# Blok tekstu
Stan wzorca. Wszyscy go mają.
Stan wzorca. Wszyscy ludzie pragną szczęścia. Co najważniejsze nie wiedzą dokładnie, czym ono jest, niemniej jednak pożądają go z całej siły. A wszyscy, w pewnym momencie, choćby najkrótszym, odczuwaliśmy to uczucie nazywane powszechnie”rajem na ziemi”. Dobrze spałeś tej nocy. Po smacznym śniadaniu wychodzisz na ulicę i padasz w ramiona ciepłych słonecznych promieni. Świat jest wspaniały, życie wydaje się piękne. Żaden problem nie ma dostępu do Twojego serca. Albo… dostałeś dobrą wiadomość. Niespodziewanie Fortuna musnęła Cię swoim skrzydłem-wygrałeś pieniądze. A może zakończyłeś bardzo trudne zadanie, które wykonałeś na piątkę. Dlatego otrzymałeś pochwałę, której wprawdzie spodziewałeś się , ale zawsze…
To wspaniałe uczucie.
To wspaniałe uczucie jest najlepszym dowodem na to, że szczęście jest możliwe do osiągnięcia. Przecież je uchwyciłeś. To stan wzorca. Każdy to kiedyś przeżywa. Niektórzy częściej niż inni. Do każdego przychodzi uczucie, jakże miłe, jakże słodkie. Gdyby można je było zatrzymać na zawsze, stałoby się prawdziwą baśnią. Przypomnij sobie, jak to było ostatnim razem, albo uważnie obserwuj emocje, gdy znajdziesz się ponownie twarzą w twarz z tym doznaniem. Zgodzisz się wówczas, że dominującą cechą tego wrażenia jest to, że pozostajesz w pokoju ze światem i samym sobą. W tej wspaniałej chwili nic ci nie przeszkadza: ani ludzie, ani świat, ani Ty sam. Stan wzorca.
Rozejm.
Wewnętrzna artyleria zaprzestała ognia. Nie odnajdujesz żadnych błędów we własnym życiu ani w życiu innych otaczających Cię ludzi. Wojna pomiędzy Twoją świadomą cząstką a nie(pod)świadomą jest zakończona. Zabójcza wojna, która zatruwała Twój spokój. Nie składasz się z dwóch różnych części zwalczających się zażarcie. Jesteś Jednością. Jesteś w siódmym niebie. To taki rzadkie uczucie, które od czasu do czasu nas nawiedza, może być nieco lepiej scharakteryzowane jako unia Twoich dwóch osobowych racji. W takich chwilach euforii obie cząstki idą ramię w ramię, czują jednym sercem i sprawiają, że masz rzadkie poczucie zjednoczenia. Taki stan to stan wzorca który możesz wykorzystać w ćwiczeniach.
Świadomość.

# Zestawienie danych
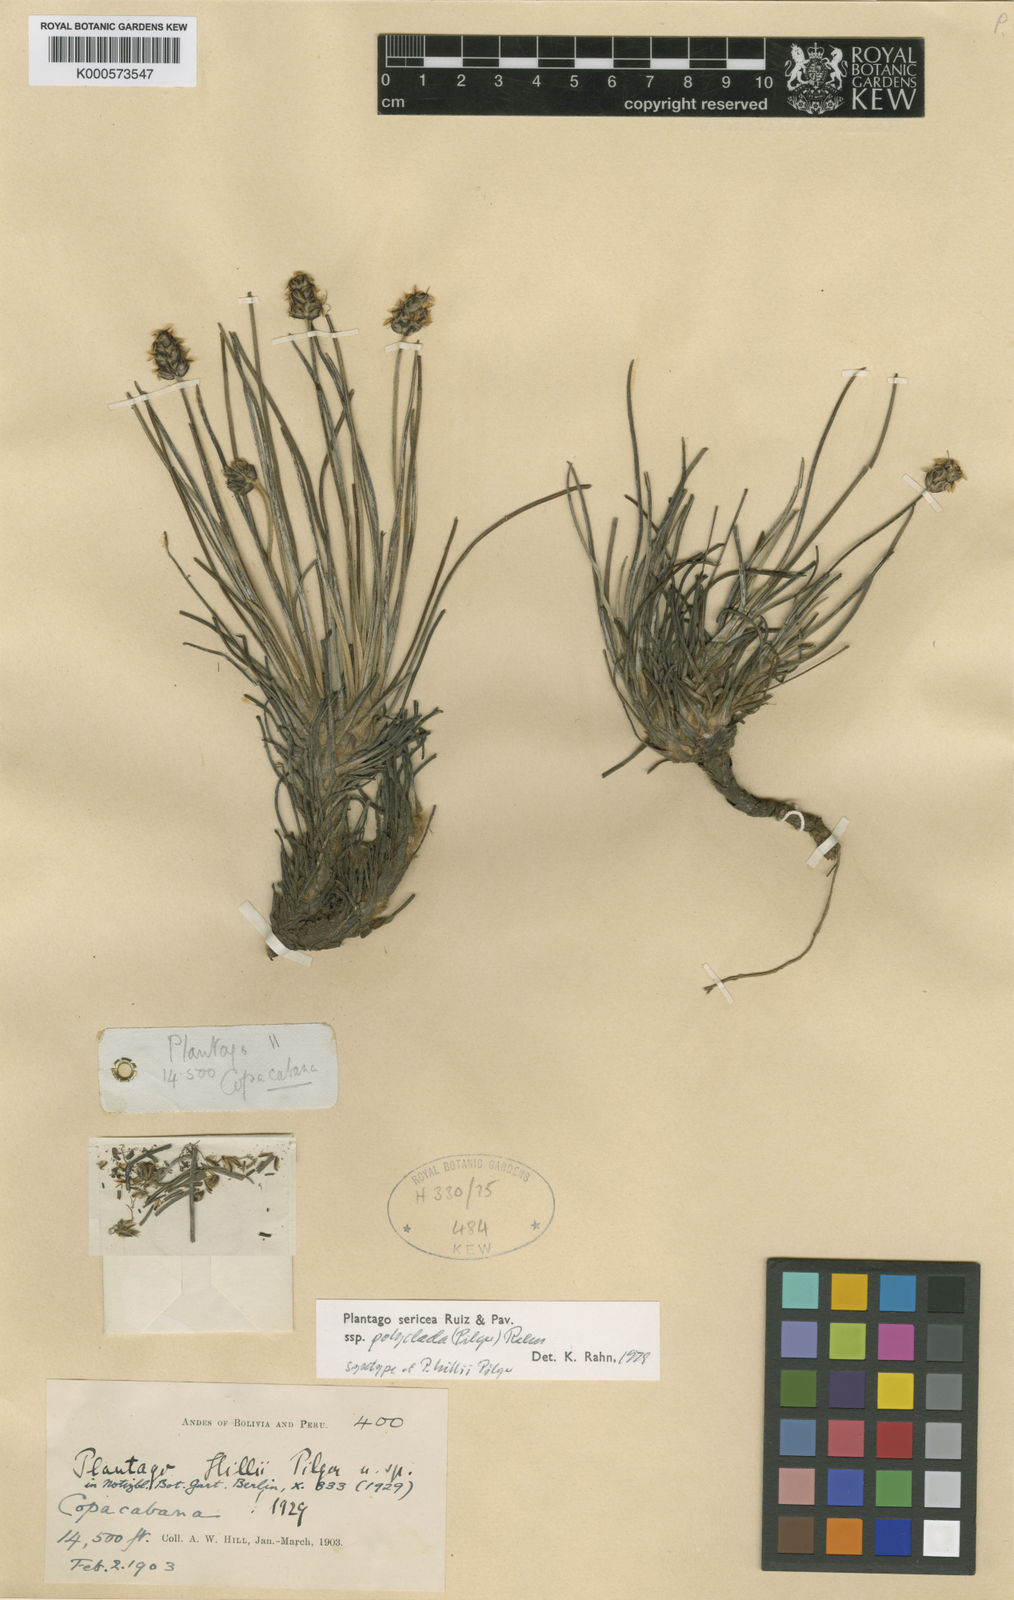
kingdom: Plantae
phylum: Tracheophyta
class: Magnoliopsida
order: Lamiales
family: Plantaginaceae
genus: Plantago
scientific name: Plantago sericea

--

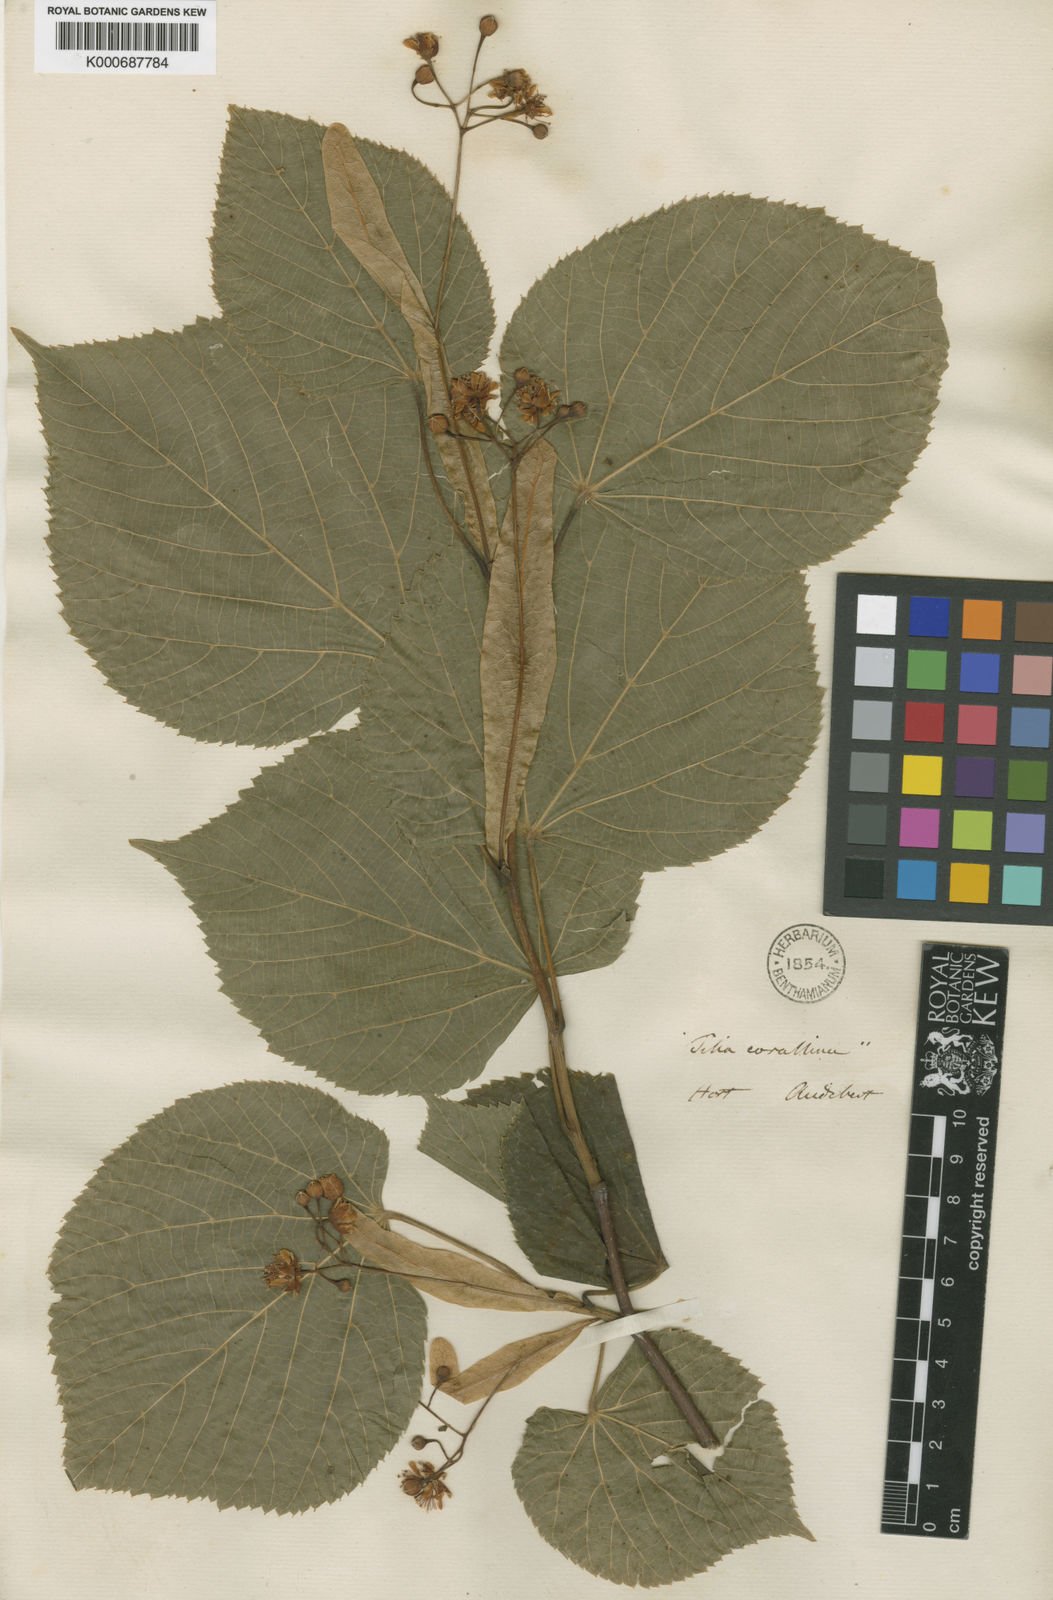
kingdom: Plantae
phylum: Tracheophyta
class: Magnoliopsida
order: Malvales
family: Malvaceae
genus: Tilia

==

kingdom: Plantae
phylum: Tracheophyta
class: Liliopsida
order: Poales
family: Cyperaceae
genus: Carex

# Twoje instrukcje
Co tekst o stanie wzorca wskazuje jako dominującą cechę opisywanego wrażenia?

# Wykonane zadanie
To, że pozostajesz w pokoju ze światem i samym sobą.